I also received another response.  When her husband needed hospice care, Angie was already knowledgeable about morphine because her husband had needed it for pain control for two years.   When hospice got involved nine days before her husband died, Angie was given a schedule for morphine every 2-4 hours, but Angie only gave her husband morphine once per day until the last two days when she gave two and then three doses, but never anything even approaching 6-12 doses per day.  Angie wrote, “He was never uncomfortable, was coherent to his last breath, and telling his family he loved God and wanted to be with Jesus.”   Her family never allowed him to be left alone with a hospice nurse.   Other families are not as fortunate.  In many cases the family members are innocently giving the morphine per the hospice schedule that hastens death without realizing what is happening until it is too late, or never knowing the truth.

 

 

 

Illinois Right to Life News for Tuesday, October 4, 2005 

Armed (with morphine) and dangerous 

Bruce called me on September 29th.   He heard our message about the Patient Self-Protection Document on WIND 560AM.  He called because he thought he should obtain a copy for his mother.  The background that led him to that conclusion is most disturbing.  He witnessed his father being killed by a hospice nurse using an overdose of morphine.  The nurse who came to his father’s house to provide hospice care actually tried to get Bruce’s mother to give the morphine, but she refused.  So the nurse gave the overdose of morphine herself.  Bruce said his father was not even in pain.  Having pain would have been the justification for giving some morphine so there was no justification for any morphine at all.
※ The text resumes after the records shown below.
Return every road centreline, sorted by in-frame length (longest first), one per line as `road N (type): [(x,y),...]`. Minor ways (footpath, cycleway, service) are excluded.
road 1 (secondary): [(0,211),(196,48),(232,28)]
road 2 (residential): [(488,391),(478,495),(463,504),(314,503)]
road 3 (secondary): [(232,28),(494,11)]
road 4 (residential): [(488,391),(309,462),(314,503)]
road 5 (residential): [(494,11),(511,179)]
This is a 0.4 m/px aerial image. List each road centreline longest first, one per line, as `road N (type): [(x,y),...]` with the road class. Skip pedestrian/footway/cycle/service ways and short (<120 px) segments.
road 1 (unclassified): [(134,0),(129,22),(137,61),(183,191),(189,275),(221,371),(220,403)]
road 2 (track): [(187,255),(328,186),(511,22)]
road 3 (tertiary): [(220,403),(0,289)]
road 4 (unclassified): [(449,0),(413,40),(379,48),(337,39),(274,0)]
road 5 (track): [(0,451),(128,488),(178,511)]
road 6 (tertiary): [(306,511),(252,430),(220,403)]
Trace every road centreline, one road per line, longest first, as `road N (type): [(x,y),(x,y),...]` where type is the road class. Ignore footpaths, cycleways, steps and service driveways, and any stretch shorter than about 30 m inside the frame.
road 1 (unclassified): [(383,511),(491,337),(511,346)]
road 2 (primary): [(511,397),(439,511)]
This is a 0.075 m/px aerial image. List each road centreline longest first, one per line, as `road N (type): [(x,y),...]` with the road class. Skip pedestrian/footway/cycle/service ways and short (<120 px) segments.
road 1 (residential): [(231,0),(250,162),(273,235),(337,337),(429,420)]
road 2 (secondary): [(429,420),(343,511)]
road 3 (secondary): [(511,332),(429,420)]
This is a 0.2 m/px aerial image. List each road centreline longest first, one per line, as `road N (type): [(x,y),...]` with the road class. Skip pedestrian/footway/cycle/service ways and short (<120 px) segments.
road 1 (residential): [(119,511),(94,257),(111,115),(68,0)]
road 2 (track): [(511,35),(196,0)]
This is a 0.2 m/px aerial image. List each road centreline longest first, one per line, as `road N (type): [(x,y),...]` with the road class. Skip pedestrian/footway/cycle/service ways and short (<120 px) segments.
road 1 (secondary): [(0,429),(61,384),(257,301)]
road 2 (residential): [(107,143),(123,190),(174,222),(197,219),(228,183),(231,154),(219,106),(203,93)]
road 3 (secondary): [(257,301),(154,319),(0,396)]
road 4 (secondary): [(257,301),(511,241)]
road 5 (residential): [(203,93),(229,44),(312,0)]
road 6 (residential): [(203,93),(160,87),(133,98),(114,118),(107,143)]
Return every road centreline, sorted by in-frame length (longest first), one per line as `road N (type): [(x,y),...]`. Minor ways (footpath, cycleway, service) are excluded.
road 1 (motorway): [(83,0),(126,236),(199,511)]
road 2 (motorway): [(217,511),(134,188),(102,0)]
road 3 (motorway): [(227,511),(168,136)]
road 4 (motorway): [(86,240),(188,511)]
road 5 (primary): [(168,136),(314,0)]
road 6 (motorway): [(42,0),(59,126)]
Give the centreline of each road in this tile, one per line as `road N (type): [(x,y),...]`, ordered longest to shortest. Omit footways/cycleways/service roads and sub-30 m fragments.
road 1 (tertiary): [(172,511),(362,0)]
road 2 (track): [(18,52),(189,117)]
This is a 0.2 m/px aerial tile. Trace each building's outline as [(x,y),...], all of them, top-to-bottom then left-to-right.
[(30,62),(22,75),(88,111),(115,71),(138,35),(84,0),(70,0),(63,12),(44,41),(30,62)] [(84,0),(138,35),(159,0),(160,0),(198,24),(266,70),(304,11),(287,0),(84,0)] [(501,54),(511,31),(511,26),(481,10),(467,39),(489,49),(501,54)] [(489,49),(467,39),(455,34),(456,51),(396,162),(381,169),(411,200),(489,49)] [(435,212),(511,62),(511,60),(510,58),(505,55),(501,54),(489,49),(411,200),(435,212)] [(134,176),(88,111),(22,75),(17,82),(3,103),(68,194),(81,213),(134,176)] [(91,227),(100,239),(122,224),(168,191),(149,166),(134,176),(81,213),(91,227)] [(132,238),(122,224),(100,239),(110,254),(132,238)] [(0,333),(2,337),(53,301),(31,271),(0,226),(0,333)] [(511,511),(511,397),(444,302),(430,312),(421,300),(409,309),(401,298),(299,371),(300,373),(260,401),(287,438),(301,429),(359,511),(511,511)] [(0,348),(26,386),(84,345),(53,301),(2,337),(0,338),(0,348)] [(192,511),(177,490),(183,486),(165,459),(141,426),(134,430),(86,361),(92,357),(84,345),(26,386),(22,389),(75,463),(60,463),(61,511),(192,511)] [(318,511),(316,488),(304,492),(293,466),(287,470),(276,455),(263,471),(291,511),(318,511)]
That experience seems like more than enough for Bruce to decide that his mother needs to complete a Patient Self-Protection Document.  But there is even more that Bruce is concerned about.  It turns out that Bruce’s sister is a hospice nurse.  She actually thinks that she is doing the compassionate thing when she overdoses hospice patients on morphine.  She even told her mother about providing morphine to the children of a 93-year-old man so they could relieve his suffering whenever that might be necessary.  For now, he still drives and gets along just fine.  He happens to be a friend of Bruce’s mother.  How might she let him know that his own children are armed with morphine and dangerous if he develops medical problems?

Bruce’s mother has told his sister that she should leave her job as a hospice nurse “because she is killing people.”  How does she face the knowledge that her daughter is ready to end her life if she gets too inconvenient?   She is legally blind and deaf, but she is still able to take care of most her needs.  Her daughter suggested she should consider hospice, and she replied that a nursing home would do just fine.  This hospice nurse was working at a hospice in the Elgin area.  It would seem that such a hospice may already be using euthanasia as a standard part of their hospice care with Bruce's sister as one of their willing agents to perform the deed.

Bruce made an observation based on his experience with his sister.  He said she never came home at breaks during college, but if someone had an ailing animal to be put to sleep, she would come right home to take care of it.  Now she apparently thinks human beings should get the same treatment.  Bruce thinks she is quite happy with her job, even though she is dealing with death, and people near death, all the time.  He observed that hospice work could easily attract people who think like his sister.

The hospice situation I just described is quite outrageous, but what is happening in the Netherlands might even top it.  The Dutch government is ready to issue rules that will allow euthanasia of “terminally ill” newborns.  You can be certain that “terminally ill” will be applied to disabled newborns as well.  While they are changing rules, they will also reduce the age for personal consent to be euthanized from 16 years old to 12 years old.  They do not need to wait for people to get old and consider hospice to kill them in the Netherlands.  Any age will do!